═════ Excerpted data ═════

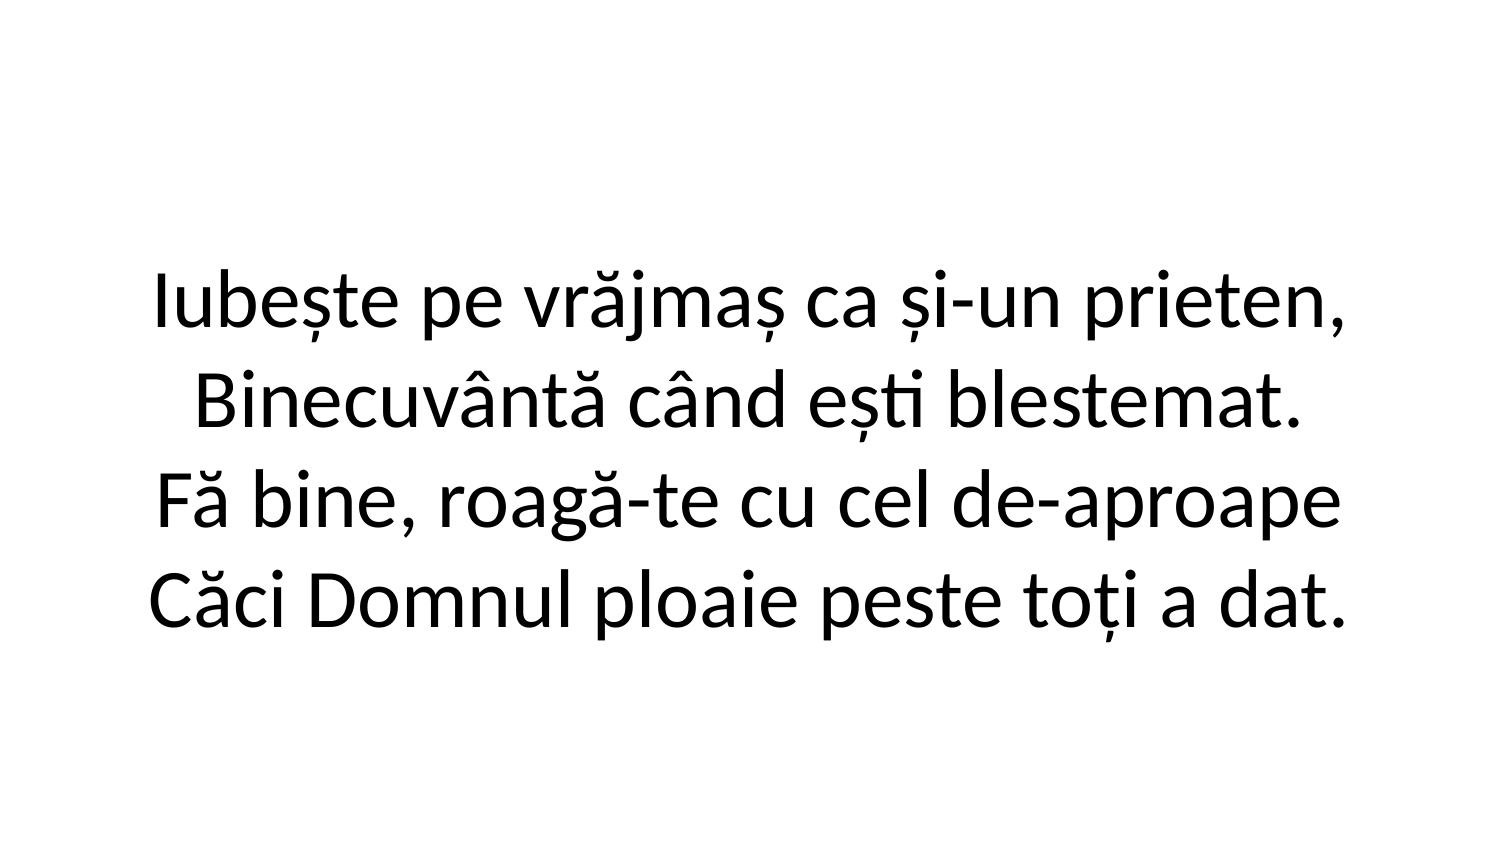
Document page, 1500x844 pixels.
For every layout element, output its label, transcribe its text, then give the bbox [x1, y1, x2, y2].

text_box Iubește pe vrăjmaș ca și-un prieten, Binecuvântă când ești blestemat. Fă bine, roagă-te cu cel de-aproape Căci Domnul ploaie peste toți a dat. [134, 192, 1366, 652]
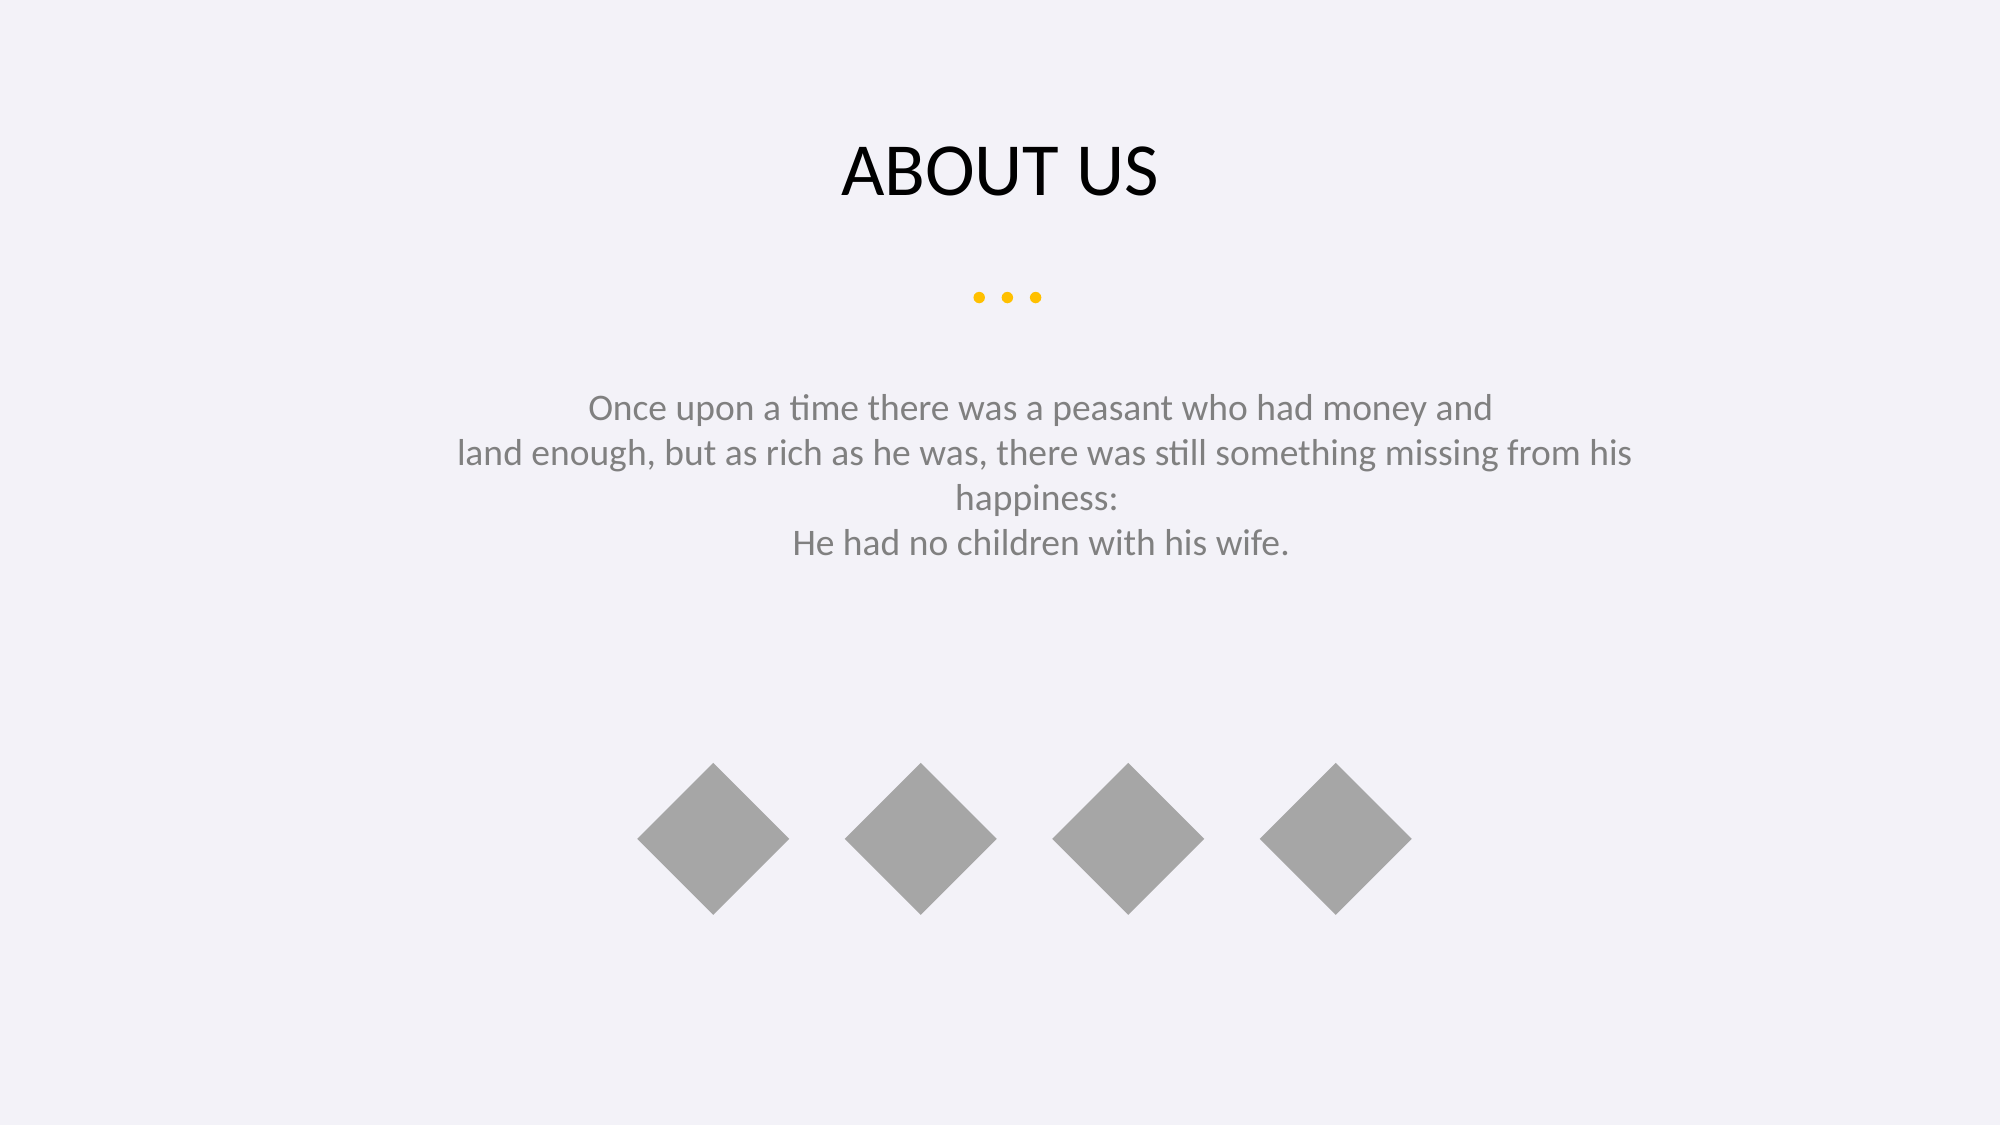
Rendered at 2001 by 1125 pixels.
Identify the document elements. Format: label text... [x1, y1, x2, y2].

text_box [973, 291, 1042, 304]
text_box [843, 761, 999, 917]
text_box [1258, 761, 1414, 917]
text_box [635, 761, 791, 917]
text_box [1050, 761, 1206, 917]
text_box ABOUT US [734, 113, 1266, 219]
text_box Once upon a time there was a peasant who had money and land enough, but as rich as he was, there was still something missing from his happiness: He had no children with his wife. [349, 375, 1734, 571]
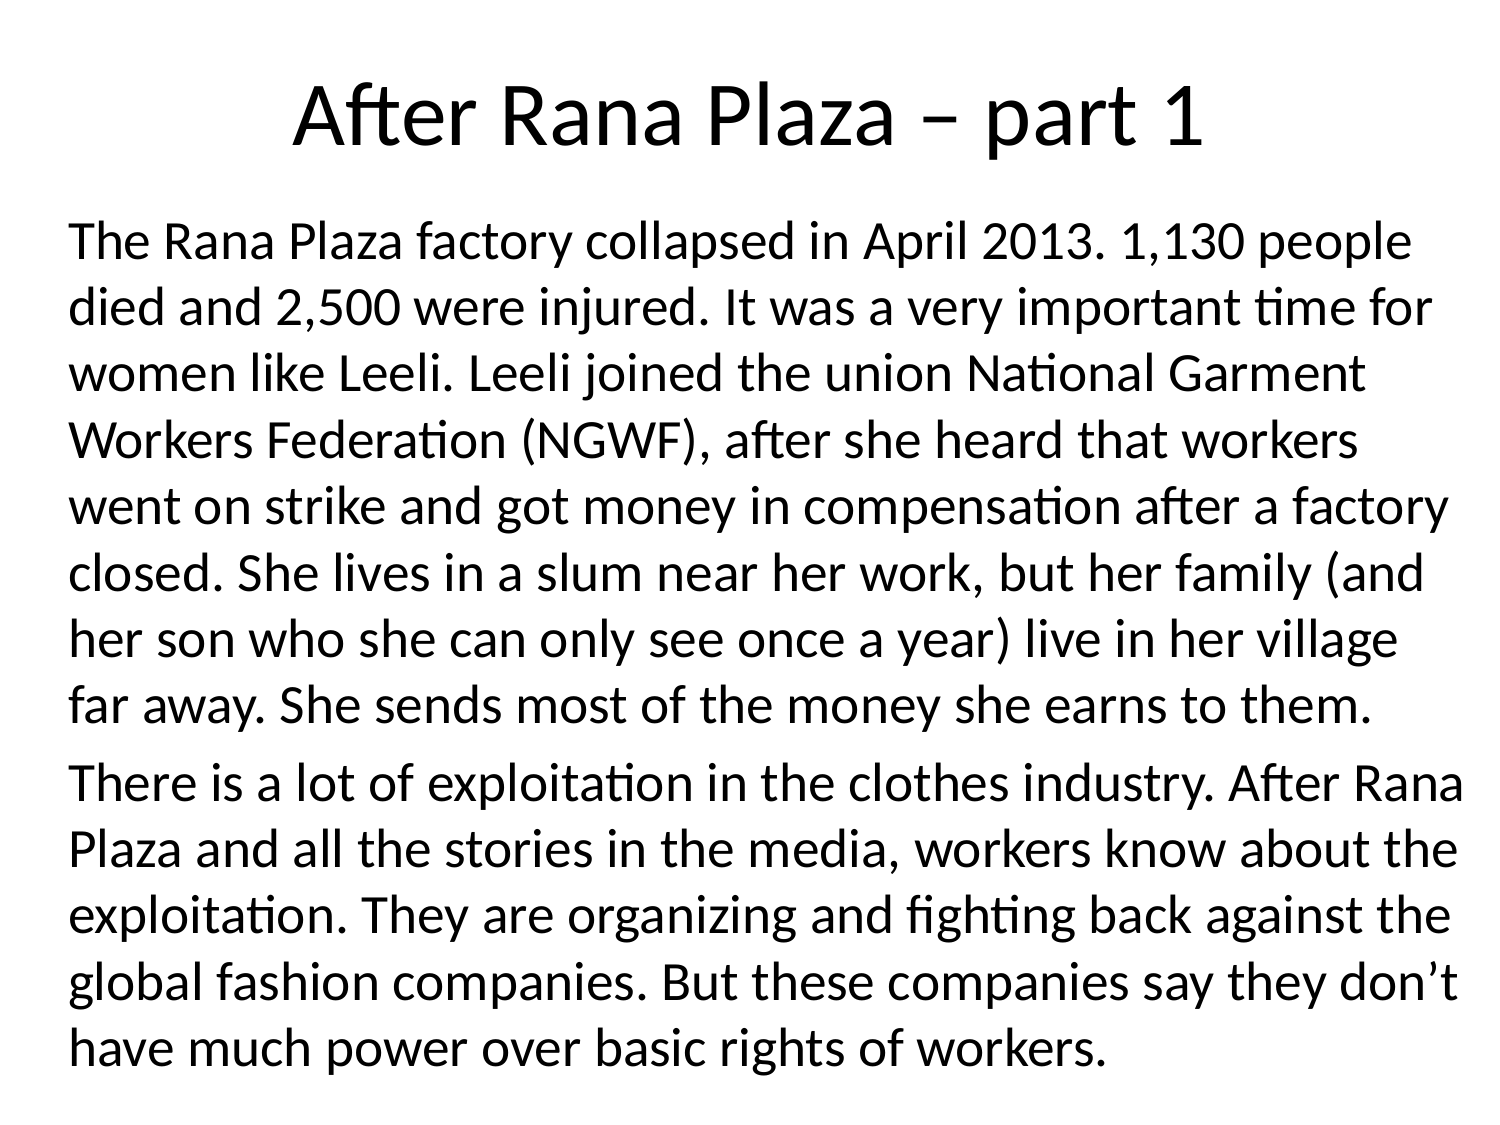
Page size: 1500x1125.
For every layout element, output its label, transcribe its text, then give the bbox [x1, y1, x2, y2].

title After Rana Plaza – part 1 [75, 45, 1425, 173]
list The Rana Plaza factory collapsed in April 2013. 1,130 people died and 2,500 were injured. It was a very important time for women like Leeli. Leeli joined the union National Garment Workers Federation (NGWF), after she heard that workers went on strike and got money in compensation after a factory closed. She lives in a slum near her work, but her family (and her son who she can only see once a year) live in her village far away. She sends most of the money she earns to them. There is a lot of exploitation in the clothes industry. After Rana Plaza and all the stories in the media, workers know about the exploitation. They are organizing and fighting back against the global fashion companies. But these companies say they don’t have much power over basic rights of workers. [53, 196, 1483, 1106]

═════

▶ Directions for this task
Verbatim transcription needed, from the opening line of the entries above through the line containing "Page size: 1500x1125."; pictures do not belong in it.

▶ Result of this exercise
Document page, 1500x844 pixels.
For every layout element, output its label, transcribe its text, then give the bbox [x1, y1, x2, y2].

text_box Iubește pe vrăjmaș ca și-un prieten, Binecuvântă când ești blestemat. Fă bine, roagă-te cu cel de-aproape Căci Domnul ploaie peste toți a dat. [134, 192, 1366, 652]
Rendered at 2001 by 1125 pixels.
Identify the document elements. Format: label text... [x1, y1, x2, y2].

text_box [973, 291, 1042, 304]
text_box [843, 761, 999, 917]
text_box [1258, 761, 1414, 917]
text_box [635, 761, 791, 917]
text_box [1050, 761, 1206, 917]
text_box ABOUT US [734, 113, 1266, 219]
text_box Once upon a time there was a peasant who had money and land enough, but as rich as he was, there was still something missing from his happiness: He had no children with his wife. [349, 375, 1734, 571]
Page size: 1500x1125.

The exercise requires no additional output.